Article 42 does not establish pre-removal cases for treatment of medical disputes, which are redirected by a sanitary administrative officer and are severely punishable by law for responsible supervisors and other responsible personnel.

Article 46 is one of the following acts, in violation of the management of the security sector, punishable by law by public security authorities:

(i) Size medical institutions for medical treatment or office premises, and seek out forclamation.

(ii) To deny the transfer of the body to the premises or interfere with the medical order in such a way as a medical institution in the form of an explanatory, ventilation, posting of abron.

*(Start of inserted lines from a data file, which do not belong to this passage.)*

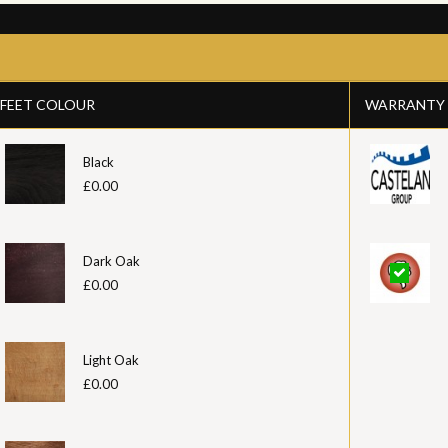
FEET COLOUR
WARRANTY
Black
£0.00
Dark Oak
£0.00
Light Oak
£0.00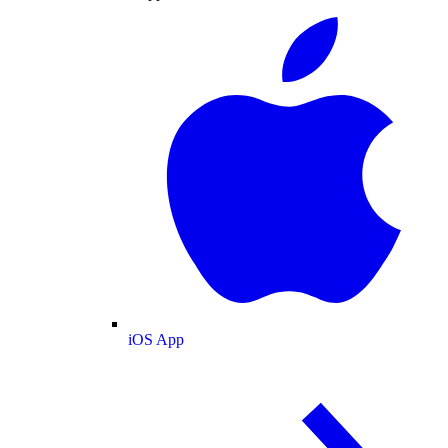
iOS App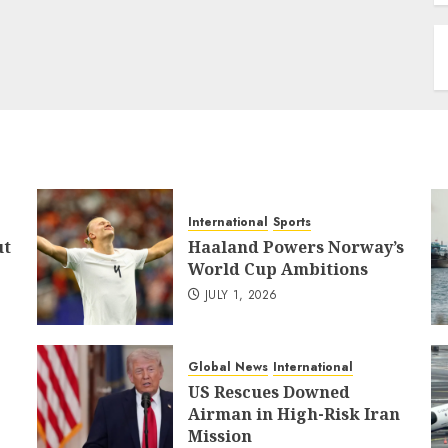
International
Sports
ut
Haaland Powers Norway’s
World Cup Ambitions
JULY 1, 2026
Global News
International
US Rescues Downed
Airman in High-Risk Iran
Mission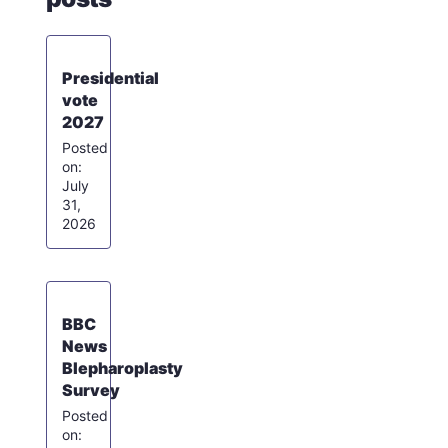
Presidential
vote
2027
July
31,
2026
BBC
News
Blepharoplasty
Survey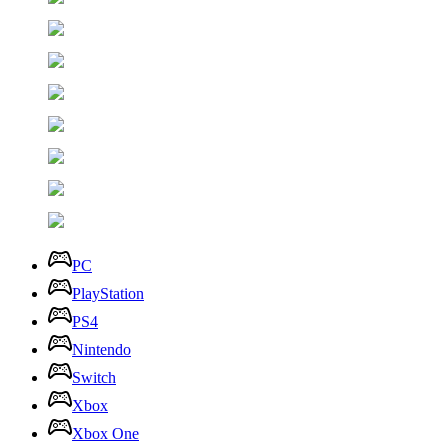
PC
PlayStation
PS4
Nintendo
Switch
Xbox
Xbox One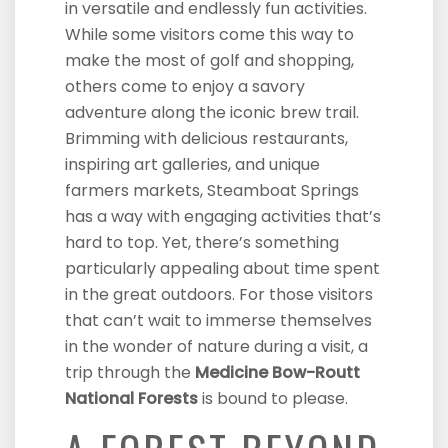
in versatile and endlessly fun activities.
While some visitors come this way to
make the most of golf and shopping,
others come to enjoy a savory
adventure along the iconic brew trail.
Brimming with delicious restaurants,
inspiring art galleries, and unique
farmers markets, Steamboat Springs
has a way with engaging activities that’s
hard to top. Yet, there’s something
particularly appealing about time spent
in the great outdoors. For those visitors
that can’t wait to immerse themselves
in the wonder of nature during a visit, a
trip through the
Medicine Bow-Routt
National Forests
is bound to please.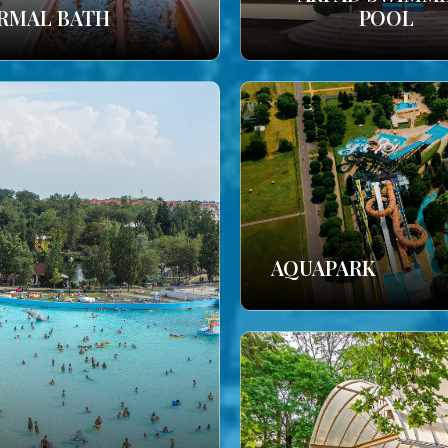
RMAL BATH
POOL
AQUAPARK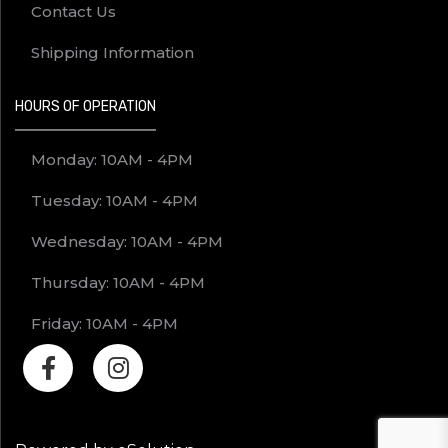
Contact Us
Shipping Information
HOURS OF OPERATION
Monday: 10AM - 4PM
Tuesday: 10AM - 4PM
Wednesday: 10AM - 4PM
Thursday: 10AM - 4PM
Friday: 10AM - 4PM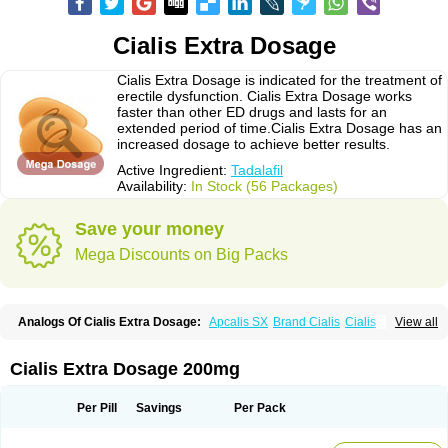
Cialis Extra Dosage
Cialis Extra Dosage is indicated for the treatment of
erectile dysfunction. Cialis Extra Dosage works
faster than other ED drugs and lasts for an
extended period of time.Cialis Extra Dosage has an
increased dosage to achieve better results.
Active Ingredient:
Tadalafil
Availability:
In Stock (56 Packages)
Save your money
Mega Discounts on Big Packs
Analogs Of Cialis Extra Dosage:
Apcalis SX
Brand Cialis
Cialis
View all
Cialis Black
Cialis Jelly
Cialis Professional
Cialis Soft
Cialis Sublingual
Cialis Super Active
Erectafil
Extra Super Cialis
Female Cialis
Forzest
Sildalis
Super Cialis
Tadacip
Tadala Black
Tadalis SX
Tadapox
Tadora
Cialis Extra Dosage 200mg
Vidalista
Per Pill
Savings
Per Pack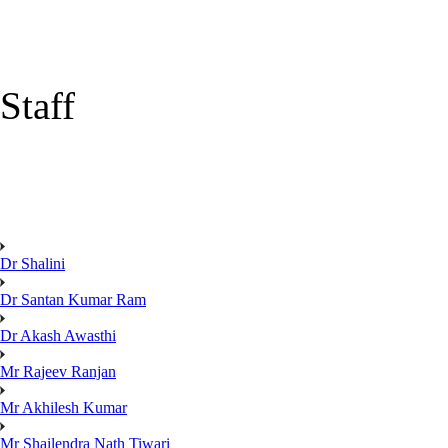
Staff
Dr Shalini
Dr Santan Kumar Ram
Dr Akash Awasthi
Mr Rajeev Ranjan
Mr Akhilesh Kumar
Mr Shailendra Nath Tiwari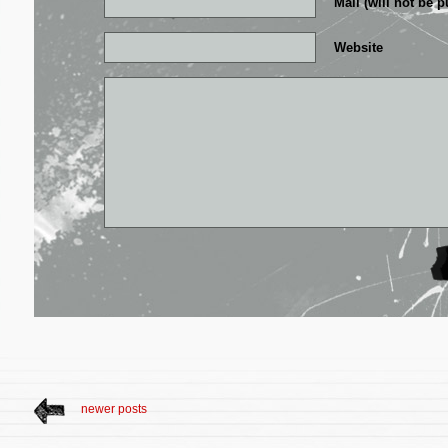
Mail (will not be p
Website
newer posts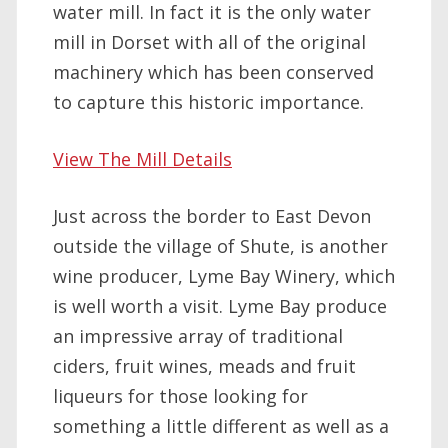
water mill. In fact it is the only water
mill in Dorset with all of the original
machinery which has been conserved
to capture this historic importance.
View The Mill Details
Just across the border to East Devon
outside the village of Shute, is another
wine producer, Lyme Bay Winery, which
is well worth a visit. Lyme Bay produce
an impressive array of traditional
ciders, fruit wines, meads and fruit
liqueurs for those looking for
something a little different as well as a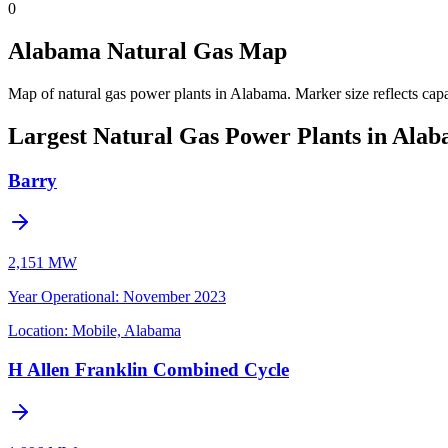
0
Alabama Natural Gas Map
Map of natural gas power plants in Alabama.
Marker size reflects cap
Largest Natural Gas Power Plants in Ala
Barry
2,151 MW
Year Operational
:
November 2023
Location:
Mobile, Alabama
H Allen Franklin Combined Cycle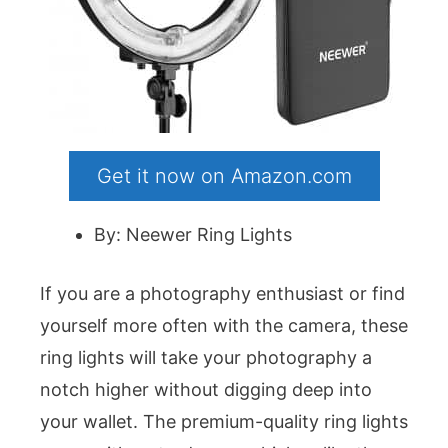
Get it now on Amazon.com
By: Neewer Ring Lights
If you are a photography enthusiast or find
yourself more often with the camera, these
ring lights will take your photography a
notch higher without digging deep into
your wallet. The premium-quality ring lights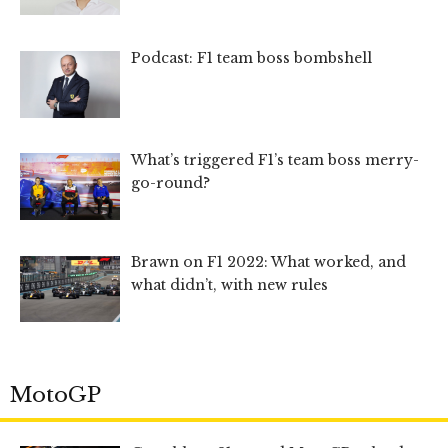
Podcast: F1 team boss bombshell
What’s triggered F1’s team boss merry-
go-round?
Brawn on F1 2022: What worked, and
what didn’t, with new rules
MotoGP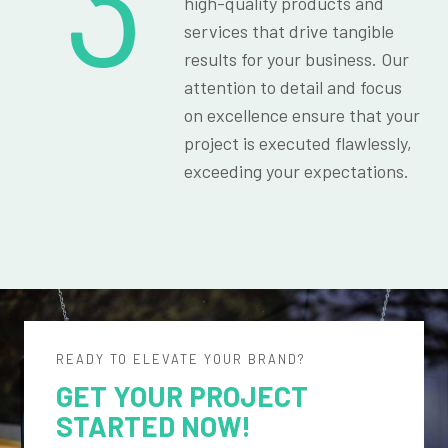
3
high-quality products and
services that drive tangible
results for your business. Our
attention to detail and focus
on excellence ensure that your
project is executed flawlessly,
exceeding your expectations.
READY TO ELEVATE YOUR BRAND?
GET YOUR PROJECT
STARTED NOW!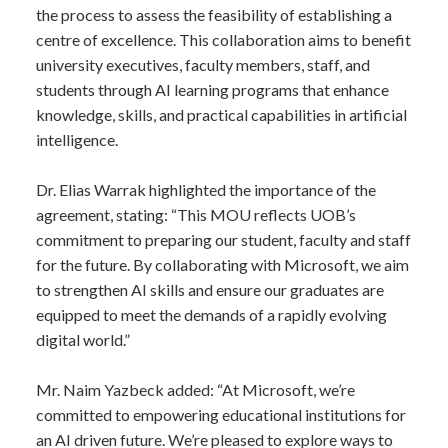
the process to assess the feasibility of establishing a
centre of excellence. This collaboration aims to benefit
university executives, faculty members, staff, and
students through AI learning programs that enhance
knowledge, skills, and practical capabilities in artificial
intelligence.
Dr. Elias Warrak highlighted the importance of the
agreement, stating: “This MOU reflects UOB’s
commitment to preparing our student, faculty and staff
for the future. By collaborating with Microsoft, we aim
to strengthen AI skills and ensure our graduates are
equipped to meet the demands of a rapidly evolving
digital world.”
Mr. Naim Yazbeck added: “At Microsoft, we’re
committed to empowering educational institutions for
an AI driven future. We’re pleased to explore ways to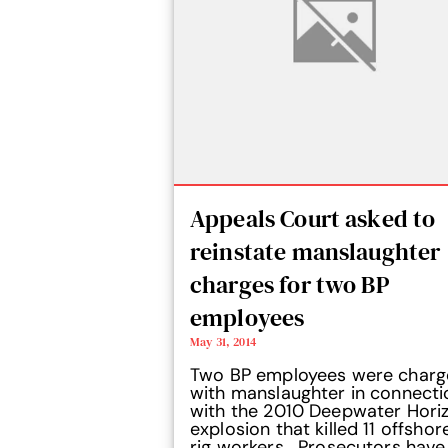
Appeals Court asked to
reinstate manslaughter
charges for two BP
employees
May 31, 2014
Two BP employees were char
with manslaughter in connecti
with the 2010 Deepwater Hori
explosion that killed 11 offshore
rig workers. Prosecutors have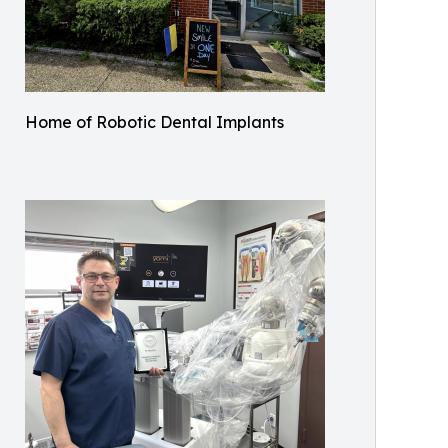
Home of Robotic Dental Implants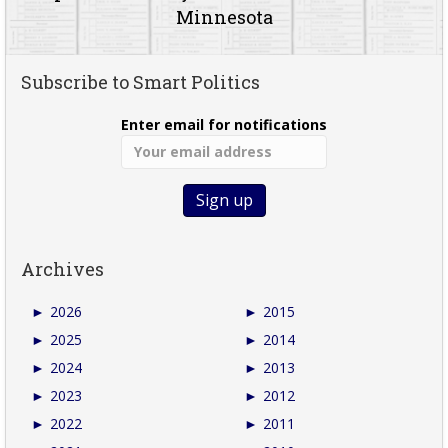
Minnesota
Subscribe to Smart Politics
Enter email for notifications
Archives
►
2026
►
2015
►
2025
►
2014
►
2024
►
2013
►
2023
►
2012
►
2022
►
2011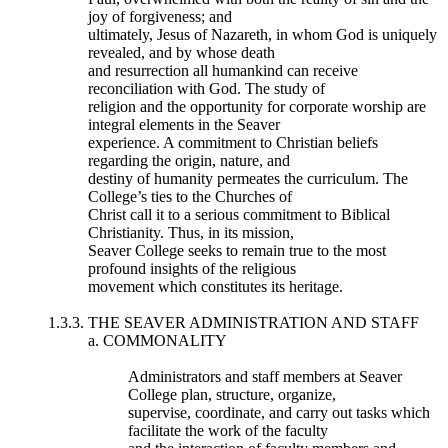
joy of forgiveness; and
ultimately, Jesus of Nazareth, in whom God is uniquely
revealed, and by whose death
and resurrection all humankind can receive
reconciliation with God. The study of
religion and the opportunity for corporate worship are
integral elements in the Seaver
experience. A commitment to Christian beliefs
regarding the origin, nature, and
destiny of humanity permeates the curriculum. The
College’s ties to the Churches of
Christ call it to a serious commitment to Biblical
Christianity. Thus, in its mission,
Seaver College seeks to remain true to the most
profound insights of the religious
movement which constitutes its heritage.
1.3.3. THE SEAVER ADMINISTRATION AND STAFF
a. COMMONALITY
Administrators and staff members at Seaver
College plan, structure, organize,
supervise, coordinate, and carry out tasks which
facilitate the work of the faculty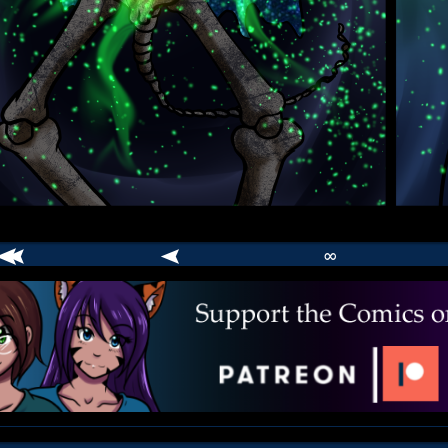
∞
comic
er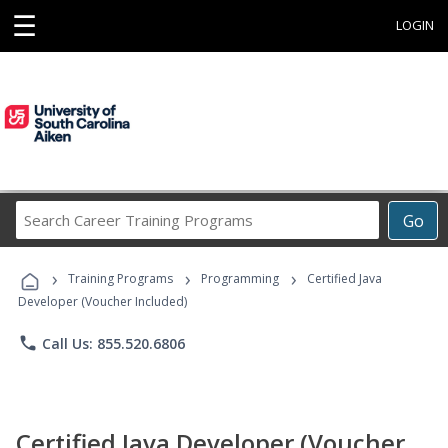
☰
LOGIN
Search
Go
Career
Training
›
›
›
Programs
Training Programs
Programming
Certified Java
Developer (Voucher Included)
phone
Call Us: 855.520.6806
Certified Java Developer (Voucher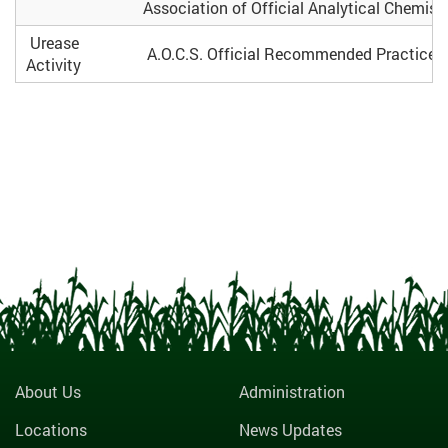
Association of Official Analytical Chemists
Urease
A.O.C.S. Official Recommended Practice 
Activity
About Us
Administration
Locations
News Updates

(iii) Obstacles the medical profession in accordance with the law, stigma, defamation, threat, beating medical personnel or violating the physical liberty of medical personnel and disrupting the normal life of medical personnel.

(iv) Damage to important information, such as equipment, property and disease, archives and archives of medical institutions.

(v) Other disruptions in the medical order violate the management of the security sector.

Chapter VII

Article 47 states of this approach, including patients, relatives of patients, designated representatives and others.

Article 48 is implemented effective 1 May 2011.